* [Task to carry out]: Reproduce the entries below word for word, from their very start through the line containing "scientific name: Oclemena acuminata", that line included.

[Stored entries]
..........

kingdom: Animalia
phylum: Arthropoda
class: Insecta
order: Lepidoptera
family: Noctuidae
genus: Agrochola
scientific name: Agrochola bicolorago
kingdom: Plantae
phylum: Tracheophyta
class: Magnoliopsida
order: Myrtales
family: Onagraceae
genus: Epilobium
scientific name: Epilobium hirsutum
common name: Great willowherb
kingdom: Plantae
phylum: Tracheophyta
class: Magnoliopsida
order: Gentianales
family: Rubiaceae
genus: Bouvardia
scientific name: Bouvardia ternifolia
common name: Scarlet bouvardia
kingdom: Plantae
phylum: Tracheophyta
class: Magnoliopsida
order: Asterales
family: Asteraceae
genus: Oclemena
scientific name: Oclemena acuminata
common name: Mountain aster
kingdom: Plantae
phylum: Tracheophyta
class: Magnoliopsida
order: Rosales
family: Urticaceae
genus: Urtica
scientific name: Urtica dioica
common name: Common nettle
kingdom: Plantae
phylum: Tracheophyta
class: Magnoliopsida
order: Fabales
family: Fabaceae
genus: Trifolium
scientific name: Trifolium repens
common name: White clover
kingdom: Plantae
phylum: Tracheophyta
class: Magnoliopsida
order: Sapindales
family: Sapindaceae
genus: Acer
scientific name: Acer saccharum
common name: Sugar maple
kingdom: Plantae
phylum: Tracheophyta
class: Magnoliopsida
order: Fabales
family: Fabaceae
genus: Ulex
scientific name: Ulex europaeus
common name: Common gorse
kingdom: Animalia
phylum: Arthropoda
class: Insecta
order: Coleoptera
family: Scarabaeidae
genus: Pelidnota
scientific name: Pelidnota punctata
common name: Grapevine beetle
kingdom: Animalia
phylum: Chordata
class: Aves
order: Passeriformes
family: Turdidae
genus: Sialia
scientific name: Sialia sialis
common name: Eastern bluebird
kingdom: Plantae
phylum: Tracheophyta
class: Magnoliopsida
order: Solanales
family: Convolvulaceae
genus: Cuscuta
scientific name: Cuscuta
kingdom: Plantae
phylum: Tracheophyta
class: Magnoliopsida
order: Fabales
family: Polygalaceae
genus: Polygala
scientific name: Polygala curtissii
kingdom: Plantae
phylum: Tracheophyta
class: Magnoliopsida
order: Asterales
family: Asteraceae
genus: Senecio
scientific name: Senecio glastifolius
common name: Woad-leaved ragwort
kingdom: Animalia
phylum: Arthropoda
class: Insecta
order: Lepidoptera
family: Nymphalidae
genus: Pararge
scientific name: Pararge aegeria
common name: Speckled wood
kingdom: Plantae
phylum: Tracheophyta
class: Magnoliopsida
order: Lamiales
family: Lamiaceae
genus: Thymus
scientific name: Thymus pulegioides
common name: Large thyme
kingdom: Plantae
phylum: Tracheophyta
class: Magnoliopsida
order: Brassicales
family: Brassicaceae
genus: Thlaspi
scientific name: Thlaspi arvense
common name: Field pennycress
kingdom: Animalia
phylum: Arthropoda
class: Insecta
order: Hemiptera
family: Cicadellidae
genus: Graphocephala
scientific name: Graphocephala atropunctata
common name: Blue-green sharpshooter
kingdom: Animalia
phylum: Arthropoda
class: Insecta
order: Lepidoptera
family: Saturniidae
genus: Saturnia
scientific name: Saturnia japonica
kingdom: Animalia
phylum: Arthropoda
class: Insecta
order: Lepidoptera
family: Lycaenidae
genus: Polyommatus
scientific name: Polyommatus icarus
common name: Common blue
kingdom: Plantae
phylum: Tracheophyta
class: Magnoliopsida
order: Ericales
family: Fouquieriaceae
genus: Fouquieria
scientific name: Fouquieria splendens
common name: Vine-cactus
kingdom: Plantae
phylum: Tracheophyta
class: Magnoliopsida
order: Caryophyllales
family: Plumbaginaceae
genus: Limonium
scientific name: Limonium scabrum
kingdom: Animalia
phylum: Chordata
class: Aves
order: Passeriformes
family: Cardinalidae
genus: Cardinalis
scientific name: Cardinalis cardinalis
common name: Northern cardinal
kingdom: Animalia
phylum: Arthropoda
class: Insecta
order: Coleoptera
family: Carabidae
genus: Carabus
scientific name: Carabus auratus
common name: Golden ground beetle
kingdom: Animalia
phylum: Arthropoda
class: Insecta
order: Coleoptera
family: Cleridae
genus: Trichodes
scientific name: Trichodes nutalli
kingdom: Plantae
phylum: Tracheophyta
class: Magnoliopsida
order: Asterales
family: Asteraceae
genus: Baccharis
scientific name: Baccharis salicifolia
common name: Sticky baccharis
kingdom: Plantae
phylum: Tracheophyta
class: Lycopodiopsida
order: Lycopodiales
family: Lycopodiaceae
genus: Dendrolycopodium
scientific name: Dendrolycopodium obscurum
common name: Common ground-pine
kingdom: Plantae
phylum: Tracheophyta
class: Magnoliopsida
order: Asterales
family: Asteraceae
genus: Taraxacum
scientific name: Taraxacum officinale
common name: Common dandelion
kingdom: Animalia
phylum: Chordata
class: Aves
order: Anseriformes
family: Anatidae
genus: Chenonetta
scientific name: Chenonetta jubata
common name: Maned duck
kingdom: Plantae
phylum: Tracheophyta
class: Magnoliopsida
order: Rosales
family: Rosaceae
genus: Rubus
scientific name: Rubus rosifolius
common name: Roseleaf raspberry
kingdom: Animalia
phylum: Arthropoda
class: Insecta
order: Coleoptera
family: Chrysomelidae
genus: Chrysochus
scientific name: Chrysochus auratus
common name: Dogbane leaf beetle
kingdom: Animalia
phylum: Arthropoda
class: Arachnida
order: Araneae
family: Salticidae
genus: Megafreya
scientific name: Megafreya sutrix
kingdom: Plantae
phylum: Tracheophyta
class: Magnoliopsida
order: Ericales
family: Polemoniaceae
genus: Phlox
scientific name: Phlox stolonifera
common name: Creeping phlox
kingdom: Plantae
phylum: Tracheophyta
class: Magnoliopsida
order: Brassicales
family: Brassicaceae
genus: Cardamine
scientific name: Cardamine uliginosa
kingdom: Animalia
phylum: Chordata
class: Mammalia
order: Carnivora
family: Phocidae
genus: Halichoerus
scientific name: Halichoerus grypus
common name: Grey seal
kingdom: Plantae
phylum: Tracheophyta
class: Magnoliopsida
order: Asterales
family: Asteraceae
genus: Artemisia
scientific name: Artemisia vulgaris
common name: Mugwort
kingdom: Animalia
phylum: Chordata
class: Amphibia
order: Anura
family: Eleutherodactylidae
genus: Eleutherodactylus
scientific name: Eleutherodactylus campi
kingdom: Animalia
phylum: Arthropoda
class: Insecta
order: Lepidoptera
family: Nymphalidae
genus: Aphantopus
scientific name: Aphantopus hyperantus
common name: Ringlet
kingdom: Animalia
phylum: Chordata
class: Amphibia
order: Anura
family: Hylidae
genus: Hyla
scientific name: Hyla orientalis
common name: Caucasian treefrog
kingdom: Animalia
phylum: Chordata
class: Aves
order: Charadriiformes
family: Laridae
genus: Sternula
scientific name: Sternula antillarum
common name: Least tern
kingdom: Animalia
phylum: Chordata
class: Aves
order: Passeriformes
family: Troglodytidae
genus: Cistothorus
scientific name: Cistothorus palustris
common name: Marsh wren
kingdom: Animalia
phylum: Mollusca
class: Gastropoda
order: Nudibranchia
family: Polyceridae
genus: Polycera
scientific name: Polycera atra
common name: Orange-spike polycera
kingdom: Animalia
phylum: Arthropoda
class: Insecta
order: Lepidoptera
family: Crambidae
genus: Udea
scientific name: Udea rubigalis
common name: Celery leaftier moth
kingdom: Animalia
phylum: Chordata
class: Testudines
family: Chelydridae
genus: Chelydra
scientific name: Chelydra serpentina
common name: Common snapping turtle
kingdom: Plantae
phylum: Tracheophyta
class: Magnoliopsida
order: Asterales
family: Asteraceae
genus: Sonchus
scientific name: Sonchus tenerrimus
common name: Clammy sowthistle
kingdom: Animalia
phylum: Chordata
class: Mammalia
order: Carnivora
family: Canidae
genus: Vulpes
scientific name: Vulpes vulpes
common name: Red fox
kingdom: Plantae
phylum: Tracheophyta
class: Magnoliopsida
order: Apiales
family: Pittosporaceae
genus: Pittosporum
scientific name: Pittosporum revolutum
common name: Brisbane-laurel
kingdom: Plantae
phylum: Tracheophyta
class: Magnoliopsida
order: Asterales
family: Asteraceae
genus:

..........

* [Result of the task]:
kingdom: Animalia
phylum: Arthropoda
class: Insecta
order: Lepidoptera
family: Noctuidae
genus: Agrochola
scientific name: Agrochola bicolorago
kingdom: Plantae
phylum: Tracheophyta
class: Magnoliopsida
order: Myrtales
family: Onagraceae
genus: Epilobium
scientific name: Epilobium hirsutum
common name: Great willowherb
kingdom: Plantae
phylum: Tracheophyta
class: Magnoliopsida
order: Gentianales
family: Rubiaceae
genus: Bouvardia
scientific name: Bouvardia ternifolia
common name: Scarlet bouvardia
kingdom: Plantae
phylum: Tracheophyta
class: Magnoliopsida
order: Asterales
family: Asteraceae
genus: Oclemena
scientific name: Oclemena acuminata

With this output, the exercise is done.